The Football Index, a market in which people could buy and sell shares of soccer players, suspended operations on Thursday following a market crash that cost some users tens of thousands of dollars.
The collapse of the index precipitated rapidly after the company cut the dividends it pays out on shares of players on March 5, a move it said was needed for its long-term solvency.
With the value of player shares undercut in an instant, people rapidly sold off holdings, causing share prices to plummet when the market opened the next day.
The company, which had shirt sponsorship deals with Nottingham Forest and Queens Park Rangers, issued a statement on Thursday announcing the shutdown.
“We are pursuing a restructuring arrangement to be agreed with our stakeholders including, most importantly, our community,” wrote the board of parent company BetIndex Limited.

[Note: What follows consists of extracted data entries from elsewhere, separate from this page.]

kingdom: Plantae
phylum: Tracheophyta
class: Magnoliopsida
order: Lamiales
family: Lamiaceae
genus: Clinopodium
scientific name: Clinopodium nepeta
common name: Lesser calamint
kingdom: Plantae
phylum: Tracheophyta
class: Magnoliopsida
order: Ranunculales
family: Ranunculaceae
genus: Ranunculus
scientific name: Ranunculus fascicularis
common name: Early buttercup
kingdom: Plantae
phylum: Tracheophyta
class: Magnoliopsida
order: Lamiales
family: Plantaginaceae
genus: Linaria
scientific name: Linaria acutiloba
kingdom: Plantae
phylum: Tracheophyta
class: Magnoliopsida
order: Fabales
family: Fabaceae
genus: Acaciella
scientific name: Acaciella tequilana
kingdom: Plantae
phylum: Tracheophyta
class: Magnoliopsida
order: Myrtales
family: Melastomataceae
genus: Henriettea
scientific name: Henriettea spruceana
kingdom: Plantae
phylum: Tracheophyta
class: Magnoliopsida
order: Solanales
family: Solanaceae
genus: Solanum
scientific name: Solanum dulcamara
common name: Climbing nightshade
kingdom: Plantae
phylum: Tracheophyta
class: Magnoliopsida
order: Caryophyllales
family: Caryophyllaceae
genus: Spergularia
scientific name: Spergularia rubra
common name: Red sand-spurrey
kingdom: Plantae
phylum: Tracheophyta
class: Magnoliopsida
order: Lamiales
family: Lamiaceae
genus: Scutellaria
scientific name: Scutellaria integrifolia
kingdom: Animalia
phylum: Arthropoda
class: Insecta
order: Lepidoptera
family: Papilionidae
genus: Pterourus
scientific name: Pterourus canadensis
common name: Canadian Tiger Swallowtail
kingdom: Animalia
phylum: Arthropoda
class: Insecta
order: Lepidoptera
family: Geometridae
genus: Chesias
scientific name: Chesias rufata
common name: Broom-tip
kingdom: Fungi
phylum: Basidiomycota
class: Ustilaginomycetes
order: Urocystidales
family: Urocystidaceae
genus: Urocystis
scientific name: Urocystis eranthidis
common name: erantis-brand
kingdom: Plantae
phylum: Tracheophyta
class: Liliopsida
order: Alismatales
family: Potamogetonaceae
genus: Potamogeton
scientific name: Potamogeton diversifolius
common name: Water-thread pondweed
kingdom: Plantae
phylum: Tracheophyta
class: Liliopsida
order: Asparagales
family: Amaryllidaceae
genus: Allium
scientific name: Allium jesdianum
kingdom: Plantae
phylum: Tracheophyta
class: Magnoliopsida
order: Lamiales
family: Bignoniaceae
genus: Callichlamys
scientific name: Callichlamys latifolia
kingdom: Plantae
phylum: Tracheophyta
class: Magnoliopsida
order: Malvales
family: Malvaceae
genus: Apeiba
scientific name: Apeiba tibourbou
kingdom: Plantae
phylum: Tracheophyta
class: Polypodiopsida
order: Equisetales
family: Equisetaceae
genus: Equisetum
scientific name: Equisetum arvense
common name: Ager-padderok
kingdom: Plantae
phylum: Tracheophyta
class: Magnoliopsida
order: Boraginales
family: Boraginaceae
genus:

The company will be taken under administration by insolvency practitioners Begbies Traynor “to seek the best outcome for customers with the goal of continuing the platform in a restructured form….This decision is deeply regrettable, and is the outcome we were seeking to avoid by restructuring dividends.”
As recently as Jan. 21, the company said that it was in a financially strong position and was looking to hire software engineers.
As of Thursday evening, users could not make any transactions on the index or withdraw their cash holdings. Presuming they will be able to at some point, the remaining question is how much they will have left.